#### YOUR OBJECTIVE
Reproduce each of the following entries word for word.

# # #

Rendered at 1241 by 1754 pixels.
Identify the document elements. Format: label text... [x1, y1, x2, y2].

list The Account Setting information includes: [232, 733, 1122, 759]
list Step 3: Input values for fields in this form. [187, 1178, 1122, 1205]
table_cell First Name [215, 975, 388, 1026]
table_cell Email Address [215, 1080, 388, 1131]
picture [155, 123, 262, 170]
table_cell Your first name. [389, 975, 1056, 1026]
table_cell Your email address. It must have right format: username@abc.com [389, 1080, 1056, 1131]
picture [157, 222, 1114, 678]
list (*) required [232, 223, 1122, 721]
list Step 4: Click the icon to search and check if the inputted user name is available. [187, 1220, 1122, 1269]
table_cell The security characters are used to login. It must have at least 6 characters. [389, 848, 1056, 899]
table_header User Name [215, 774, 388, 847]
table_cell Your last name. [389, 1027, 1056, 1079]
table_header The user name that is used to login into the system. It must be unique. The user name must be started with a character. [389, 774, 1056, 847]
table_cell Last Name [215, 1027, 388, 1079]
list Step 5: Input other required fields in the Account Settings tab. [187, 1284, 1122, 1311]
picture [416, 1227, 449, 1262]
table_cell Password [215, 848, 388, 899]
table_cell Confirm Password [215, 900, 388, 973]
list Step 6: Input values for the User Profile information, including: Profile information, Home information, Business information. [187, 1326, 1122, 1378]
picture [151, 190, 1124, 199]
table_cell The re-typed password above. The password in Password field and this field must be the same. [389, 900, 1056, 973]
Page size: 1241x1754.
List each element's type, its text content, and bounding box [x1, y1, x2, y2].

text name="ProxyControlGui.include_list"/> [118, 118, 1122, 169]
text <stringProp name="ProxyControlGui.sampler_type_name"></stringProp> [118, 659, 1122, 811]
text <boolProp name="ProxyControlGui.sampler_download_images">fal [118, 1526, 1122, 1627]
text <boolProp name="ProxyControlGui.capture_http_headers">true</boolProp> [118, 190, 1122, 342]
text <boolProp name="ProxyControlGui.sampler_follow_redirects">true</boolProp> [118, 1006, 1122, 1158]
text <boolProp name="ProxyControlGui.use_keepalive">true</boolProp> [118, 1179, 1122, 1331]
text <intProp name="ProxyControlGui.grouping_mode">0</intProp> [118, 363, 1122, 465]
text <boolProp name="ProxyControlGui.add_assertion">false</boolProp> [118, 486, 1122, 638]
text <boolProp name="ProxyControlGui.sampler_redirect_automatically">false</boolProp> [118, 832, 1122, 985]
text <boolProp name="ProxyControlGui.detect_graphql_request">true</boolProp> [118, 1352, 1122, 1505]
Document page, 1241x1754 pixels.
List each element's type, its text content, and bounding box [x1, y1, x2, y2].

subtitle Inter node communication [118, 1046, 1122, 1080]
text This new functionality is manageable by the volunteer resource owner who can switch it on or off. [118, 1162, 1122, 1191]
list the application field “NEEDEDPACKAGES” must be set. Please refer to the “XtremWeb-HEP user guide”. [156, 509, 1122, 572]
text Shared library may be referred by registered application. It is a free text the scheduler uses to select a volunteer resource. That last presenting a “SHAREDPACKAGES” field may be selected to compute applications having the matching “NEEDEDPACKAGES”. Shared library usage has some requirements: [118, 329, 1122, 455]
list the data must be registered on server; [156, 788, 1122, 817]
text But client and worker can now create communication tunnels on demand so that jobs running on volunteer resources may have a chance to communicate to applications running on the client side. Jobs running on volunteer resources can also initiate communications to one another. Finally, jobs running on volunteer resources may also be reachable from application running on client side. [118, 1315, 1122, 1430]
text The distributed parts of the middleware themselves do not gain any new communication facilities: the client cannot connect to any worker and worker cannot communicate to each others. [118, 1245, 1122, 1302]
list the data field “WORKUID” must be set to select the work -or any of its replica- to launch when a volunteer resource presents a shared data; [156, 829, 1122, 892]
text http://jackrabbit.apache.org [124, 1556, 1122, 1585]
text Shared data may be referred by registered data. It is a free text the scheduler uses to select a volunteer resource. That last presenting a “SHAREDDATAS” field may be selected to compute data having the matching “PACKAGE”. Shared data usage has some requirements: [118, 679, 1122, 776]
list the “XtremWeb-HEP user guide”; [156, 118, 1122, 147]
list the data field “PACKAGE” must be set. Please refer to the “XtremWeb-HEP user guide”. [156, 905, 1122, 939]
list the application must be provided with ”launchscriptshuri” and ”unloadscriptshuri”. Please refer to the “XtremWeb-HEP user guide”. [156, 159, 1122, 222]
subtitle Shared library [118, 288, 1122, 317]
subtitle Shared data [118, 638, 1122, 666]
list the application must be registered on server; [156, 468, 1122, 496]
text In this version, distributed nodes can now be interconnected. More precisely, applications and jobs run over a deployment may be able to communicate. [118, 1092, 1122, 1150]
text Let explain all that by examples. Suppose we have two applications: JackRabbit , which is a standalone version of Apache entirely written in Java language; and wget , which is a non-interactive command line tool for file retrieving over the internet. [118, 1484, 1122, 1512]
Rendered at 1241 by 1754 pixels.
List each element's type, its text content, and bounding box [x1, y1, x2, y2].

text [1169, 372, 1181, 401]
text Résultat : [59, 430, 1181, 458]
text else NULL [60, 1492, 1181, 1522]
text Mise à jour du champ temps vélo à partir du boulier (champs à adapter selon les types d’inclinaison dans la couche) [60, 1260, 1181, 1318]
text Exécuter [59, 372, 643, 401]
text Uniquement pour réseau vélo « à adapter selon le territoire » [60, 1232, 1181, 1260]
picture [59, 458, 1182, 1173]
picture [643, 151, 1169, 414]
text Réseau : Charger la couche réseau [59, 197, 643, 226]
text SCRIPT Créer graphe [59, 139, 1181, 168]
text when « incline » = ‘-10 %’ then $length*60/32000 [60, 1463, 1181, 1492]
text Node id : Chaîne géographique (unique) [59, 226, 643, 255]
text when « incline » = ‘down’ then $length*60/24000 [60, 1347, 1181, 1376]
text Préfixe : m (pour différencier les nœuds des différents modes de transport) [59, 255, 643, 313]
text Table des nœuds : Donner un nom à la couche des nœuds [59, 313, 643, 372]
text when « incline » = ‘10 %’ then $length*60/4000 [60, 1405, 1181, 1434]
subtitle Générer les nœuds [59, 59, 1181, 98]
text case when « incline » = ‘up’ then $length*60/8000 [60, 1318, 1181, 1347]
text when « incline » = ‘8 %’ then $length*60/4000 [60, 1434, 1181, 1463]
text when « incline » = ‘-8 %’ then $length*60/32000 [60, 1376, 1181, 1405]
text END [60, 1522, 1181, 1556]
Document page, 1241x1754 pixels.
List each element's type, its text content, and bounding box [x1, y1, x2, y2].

# # #

#### OUTPUT FOR THIS TASK
Rendered at 1241 by 1754 pixels.
Identify the document elements. Format: label text... [x1, y1, x2, y2].

list The Account Setting information includes: [232, 733, 1122, 759]
list Step 3: Input values for fields in this form. [187, 1178, 1122, 1205]
table_cell First Name [215, 975, 388, 1026]
table_cell Email Address [215, 1080, 388, 1131]
picture [155, 123, 262, 170]
table_cell Your first name. [389, 975, 1056, 1026]
table_cell Your email address. It must have right format: username@abc.com [389, 1080, 1056, 1131]
picture [157, 222, 1114, 678]
list (*) required [232, 223, 1122, 721]
list Step 4: Click the icon to search and check if the inputted user name is available. [187, 1220, 1122, 1269]
table_cell The security characters are used to login. It must have at least 6 characters. [389, 848, 1056, 899]
table_header User Name [215, 774, 388, 847]
table_cell Your last name. [389, 1027, 1056, 1079]
table_header The user name that is used to login into the system. It must be unique. The user name must be started with a character. [389, 774, 1056, 847]
table_cell Last Name [215, 1027, 388, 1079]
list Step 5: Input other required fields in the Account Settings tab. [187, 1284, 1122, 1311]
picture [416, 1227, 449, 1262]
table_cell Password [215, 848, 388, 899]
table_cell Confirm Password [215, 900, 388, 973]
list Step 6: Input values for the User Profile information, including: Profile information, Home information, Business information. [187, 1326, 1122, 1378]
picture [151, 190, 1124, 199]
table_cell The re-typed password above. The password in Password field and this field must be the same. [389, 900, 1056, 973]
Page size: 1241x1754.
List each element's type, its text content, and bounding box [x1, y1, x2, y2].

text name="ProxyControlGui.include_list"/> [118, 118, 1122, 169]
text <stringProp name="ProxyControlGui.sampler_type_name"></stringProp> [118, 659, 1122, 811]
text <boolProp name="ProxyControlGui.sampler_download_images">fal [118, 1526, 1122, 1627]
text <boolProp name="ProxyControlGui.capture_http_headers">true</boolProp> [118, 190, 1122, 342]
text <boolProp name="ProxyControlGui.sampler_follow_redirects">true</boolProp> [118, 1006, 1122, 1158]
text <boolProp name="ProxyControlGui.use_keepalive">true</boolProp> [118, 1179, 1122, 1331]
text <intProp name="ProxyControlGui.grouping_mode">0</intProp> [118, 363, 1122, 465]
text <boolProp name="ProxyControlGui.add_assertion">false</boolProp> [118, 486, 1122, 638]
text <boolProp name="ProxyControlGui.sampler_redirect_automatically">false</boolProp> [118, 832, 1122, 985]
text <boolProp name="ProxyControlGui.detect_graphql_request">true</boolProp> [118, 1352, 1122, 1505]
Document page, 1241x1754 pixels.
List each element's type, its text content, and bounding box [x1, y1, x2, y2].

subtitle Inter node communication [118, 1046, 1122, 1080]
text This new functionality is manageable by the volunteer resource owner who can switch it on or off. [118, 1162, 1122, 1191]
list the application field “NEEDEDPACKAGES” must be set. Please refer to the “XtremWeb-HEP user guide”. [156, 509, 1122, 572]
text Shared library may be referred by registered application. It is a free text the scheduler uses to select a volunteer resource. That last presenting a “SHAREDPACKAGES” field may be selected to compute applications having the matching “NEEDEDPACKAGES”. Shared library usage has some requirements: [118, 329, 1122, 455]
list the data must be registered on server; [156, 788, 1122, 817]
text But client and worker can now create communication tunnels on demand so that jobs running on volunteer resources may have a chance to communicate to applications running on the client side. Jobs running on volunteer resources can also initiate communications to one another. Finally, jobs running on volunteer resources may also be reachable from application running on client side. [118, 1315, 1122, 1430]
text The distributed parts of the middleware themselves do not gain any new communication facilities: the client cannot connect to any worker and worker cannot communicate to each others. [118, 1245, 1122, 1302]
list the data field “WORKUID” must be set to select the work -or any of its replica- to launch when a volunteer resource presents a shared data; [156, 829, 1122, 892]
text http://jackrabbit.apache.org [124, 1556, 1122, 1585]
text Shared data may be referred by registered data. It is a free text the scheduler uses to select a volunteer resource. That last presenting a “SHAREDDATAS” field may be selected to compute data having the matching “PACKAGE”. Shared data usage has some requirements: [118, 679, 1122, 776]
list the “XtremWeb-HEP user guide”; [156, 118, 1122, 147]
list the data field “PACKAGE” must be set. Please refer to the “XtremWeb-HEP user guide”. [156, 905, 1122, 939]
list the application must be provided with ”launchscriptshuri” and ”unloadscriptshuri”. Please refer to the “XtremWeb-HEP user guide”. [156, 159, 1122, 222]
subtitle Shared library [118, 288, 1122, 317]
subtitle Shared data [118, 638, 1122, 666]
list the application must be registered on server; [156, 468, 1122, 496]
text In this version, distributed nodes can now be interconnected. More precisely, applications and jobs run over a deployment may be able to communicate. [118, 1092, 1122, 1150]
text Let explain all that by examples. Suppose we have two applications: JackRabbit , which is a standalone version of Apache entirely written in Java language; and wget , which is a non-interactive command line tool for file retrieving over the internet. [118, 1484, 1122, 1512]
Rendered at 1241 by 1754 pixels.
List each element's type, its text content, and bounding box [x1, y1, x2, y2].

text [1169, 372, 1181, 401]
text Résultat : [59, 430, 1181, 458]
text else NULL [60, 1492, 1181, 1522]
text Mise à jour du champ temps vélo à partir du boulier (champs à adapter selon les types d’inclinaison dans la couche) [60, 1260, 1181, 1318]
text Exécuter [59, 372, 643, 401]
text Uniquement pour réseau vélo « à adapter selon le territoire » [60, 1232, 1181, 1260]
picture [59, 458, 1182, 1173]
picture [643, 151, 1169, 414]
text Réseau : Charger la couche réseau [59, 197, 643, 226]
text SCRIPT Créer graphe [59, 139, 1181, 168]
text when « incline » = ‘-10 %’ then $length*60/32000 [60, 1463, 1181, 1492]
text Node id : Chaîne géographique (unique) [59, 226, 643, 255]
text when « incline » = ‘down’ then $length*60/24000 [60, 1347, 1181, 1376]
text Préfixe : m (pour différencier les nœuds des différents modes de transport) [59, 255, 643, 313]
text Table des nœuds : Donner un nom à la couche des nœuds [59, 313, 643, 372]
text when « incline » = ‘10 %’ then $length*60/4000 [60, 1405, 1181, 1434]
subtitle Générer les nœuds [59, 59, 1181, 98]
text case when « incline » = ‘up’ then $length*60/8000 [60, 1318, 1181, 1347]
text when « incline » = ‘8 %’ then $length*60/4000 [60, 1434, 1181, 1463]
text when « incline » = ‘-8 %’ then $length*60/32000 [60, 1376, 1181, 1405]
text END [60, 1522, 1181, 1556]
Document page, 1241x1754 pixels.
List each element's type, its text content, and bounding box [x1, y1, x2, y2].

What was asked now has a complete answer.